::: Text provided
Its approval was based on trials where it demonstrated significant reduction in migraine days per month and use of acute migraine medications. It also decreased the degree of disability suffered by patients compared with placebo while increasing everyday activities in episodic migraines.3-6 Furthermore, erenumab reduced monthly migraine days in patients with chronic migraines.7,8
The impact was sustained at 52 weeks and 5 years, as well.10,11
Post-hoc analyses of the studies illustrate onset of migraine prevention 1 week after administration of the first erenumab injection and improved patient-reported outcomes.8,16 The 3 main trials studying erenumab were the STRIVE, ARISE, and LIBERTY trials.3,4,18
The STRIVE trial showed that erenumab decreased monthly migraine occurrence by 3.7 days vs 1.8 for placebo (p<0.001). Fifty percent of the patients in the erenumab group had their migraine frequency decrease by half compared with only 27% in the placebo group (p<0.001).
Physical impairment score increased 4.8 points in erenumab group vs 2.4 in placebo group (p<0.001).3 The safety profile for erenumab is benign with constipation, nasopharyngitis, injection site pain, and possible hypertension as the main observed adverse effects (AEs).3,4,18
The ARISE study demonstrated that erenumab lessened monthly migraines by 2.9 days vs 1.8 for the placebo group (p<0.001). Forty percent of patients in the erenumab group had their migraine frequency decrease to half vs 30% in the placebo group (p=0.01). The patients in the erenumab group had 1.2 less monthly migraine medication days vs 0.6 in the placebo group (p=0.002).4
The LIBERTY trial only enrolled patients who failed or could not tolerate 2 or more migraine prophylactic agents. It showed that 30% of patients in the erenumab group had migraine frequency decrease to half compared with 14% in the placebo group (p=0.002).18
Erenumab has also showed efficacy in reducing frequency of migraines in women with menstrual migraines with the odds of having 50% reduction in migraines 2.8 times more with erenumab than placebo.9 Moreover, erenumab showed a decrease of persistent post-traumatic headaches from 16 days to 3 days per month after initiation of the drug.13
It also reverts patients from chronic migraines to episodic migraines, which improves quality of life.15 The agent has a higher benefit risk profile than other prophylactic agents, which supports its specific use for migraines alongside its more benign AE profile.19
Adherence to oral migraine prophylactic agents can be as low as 17%.20 A monthly injection, such as erenumab, offers an advantage of paramount importance to ensure patients are properly treated.
::::::
Answer these questions using the passage on erenumab:
(a) In the STRIVE trial, by how many days per month did erenumab decrease migraine occurrence?
(b) Which patients did the LIBERTY trial enroll?
(c) How low can adherence to oral migraine prophylactic agents be?
::: Data listing
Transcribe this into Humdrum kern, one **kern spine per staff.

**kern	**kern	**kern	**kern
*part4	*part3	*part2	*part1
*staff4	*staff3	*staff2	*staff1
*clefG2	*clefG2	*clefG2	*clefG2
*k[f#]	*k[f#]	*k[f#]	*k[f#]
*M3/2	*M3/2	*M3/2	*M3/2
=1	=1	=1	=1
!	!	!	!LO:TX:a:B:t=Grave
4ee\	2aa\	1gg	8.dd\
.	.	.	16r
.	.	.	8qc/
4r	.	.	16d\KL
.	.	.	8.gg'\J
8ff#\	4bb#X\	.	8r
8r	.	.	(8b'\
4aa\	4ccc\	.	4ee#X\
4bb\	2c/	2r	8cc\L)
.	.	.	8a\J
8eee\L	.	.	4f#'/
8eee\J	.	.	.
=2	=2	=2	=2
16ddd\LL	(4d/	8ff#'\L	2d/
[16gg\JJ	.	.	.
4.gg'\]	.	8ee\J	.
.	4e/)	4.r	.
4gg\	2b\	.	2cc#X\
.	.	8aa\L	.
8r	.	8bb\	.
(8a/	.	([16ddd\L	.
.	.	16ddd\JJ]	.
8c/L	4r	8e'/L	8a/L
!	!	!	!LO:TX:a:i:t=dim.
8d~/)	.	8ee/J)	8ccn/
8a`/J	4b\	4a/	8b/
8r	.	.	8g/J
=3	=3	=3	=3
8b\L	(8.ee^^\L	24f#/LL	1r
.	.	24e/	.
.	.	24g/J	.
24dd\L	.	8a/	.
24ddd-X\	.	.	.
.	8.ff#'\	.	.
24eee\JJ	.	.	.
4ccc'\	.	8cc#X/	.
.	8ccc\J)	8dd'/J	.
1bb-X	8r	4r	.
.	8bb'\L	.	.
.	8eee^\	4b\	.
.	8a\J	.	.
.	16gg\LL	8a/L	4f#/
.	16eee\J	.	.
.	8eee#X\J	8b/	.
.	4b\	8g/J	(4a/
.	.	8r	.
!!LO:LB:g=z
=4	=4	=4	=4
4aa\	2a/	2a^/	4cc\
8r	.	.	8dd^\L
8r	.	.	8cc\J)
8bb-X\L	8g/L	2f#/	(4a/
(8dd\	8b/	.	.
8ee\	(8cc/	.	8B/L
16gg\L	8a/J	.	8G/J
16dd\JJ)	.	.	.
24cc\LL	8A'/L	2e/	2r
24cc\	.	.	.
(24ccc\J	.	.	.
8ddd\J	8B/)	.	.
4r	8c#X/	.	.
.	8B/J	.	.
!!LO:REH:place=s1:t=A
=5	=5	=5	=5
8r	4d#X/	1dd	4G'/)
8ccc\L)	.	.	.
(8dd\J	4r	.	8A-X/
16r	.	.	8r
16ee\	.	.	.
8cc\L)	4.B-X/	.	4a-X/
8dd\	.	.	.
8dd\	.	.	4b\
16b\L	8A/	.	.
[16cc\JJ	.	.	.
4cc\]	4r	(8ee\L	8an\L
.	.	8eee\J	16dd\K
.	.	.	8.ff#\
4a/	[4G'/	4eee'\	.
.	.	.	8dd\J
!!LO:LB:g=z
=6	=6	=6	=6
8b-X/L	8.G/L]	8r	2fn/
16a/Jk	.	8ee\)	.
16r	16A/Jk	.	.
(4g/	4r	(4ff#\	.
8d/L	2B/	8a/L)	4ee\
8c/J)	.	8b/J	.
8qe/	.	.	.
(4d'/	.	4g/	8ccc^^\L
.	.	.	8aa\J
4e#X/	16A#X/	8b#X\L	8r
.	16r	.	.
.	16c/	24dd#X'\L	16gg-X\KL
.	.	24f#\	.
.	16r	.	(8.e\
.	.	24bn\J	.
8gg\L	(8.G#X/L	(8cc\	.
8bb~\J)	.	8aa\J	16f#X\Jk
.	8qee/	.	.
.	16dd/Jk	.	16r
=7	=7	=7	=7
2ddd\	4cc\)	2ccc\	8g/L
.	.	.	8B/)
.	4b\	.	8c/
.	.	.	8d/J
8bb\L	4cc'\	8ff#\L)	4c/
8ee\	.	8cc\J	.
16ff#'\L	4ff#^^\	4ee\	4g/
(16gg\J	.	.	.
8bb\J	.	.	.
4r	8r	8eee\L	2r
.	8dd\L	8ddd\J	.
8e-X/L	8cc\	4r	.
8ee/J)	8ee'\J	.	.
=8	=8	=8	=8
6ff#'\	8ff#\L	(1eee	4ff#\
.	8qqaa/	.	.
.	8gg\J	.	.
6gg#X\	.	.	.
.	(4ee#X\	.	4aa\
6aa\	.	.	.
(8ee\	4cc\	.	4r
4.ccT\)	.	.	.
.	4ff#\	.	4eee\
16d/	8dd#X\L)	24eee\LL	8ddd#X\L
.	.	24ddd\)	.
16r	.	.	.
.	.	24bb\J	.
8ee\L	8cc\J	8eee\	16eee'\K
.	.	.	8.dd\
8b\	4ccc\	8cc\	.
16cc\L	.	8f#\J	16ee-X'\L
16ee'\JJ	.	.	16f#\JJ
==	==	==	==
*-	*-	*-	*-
::::::
* **Answer section**
(a) By 3.7 days, compared with 1.8 days for placebo.
(b) Only patients who failed or could not tolerate 2 or more migraine prophylactic agents.
(c) As low as 17%.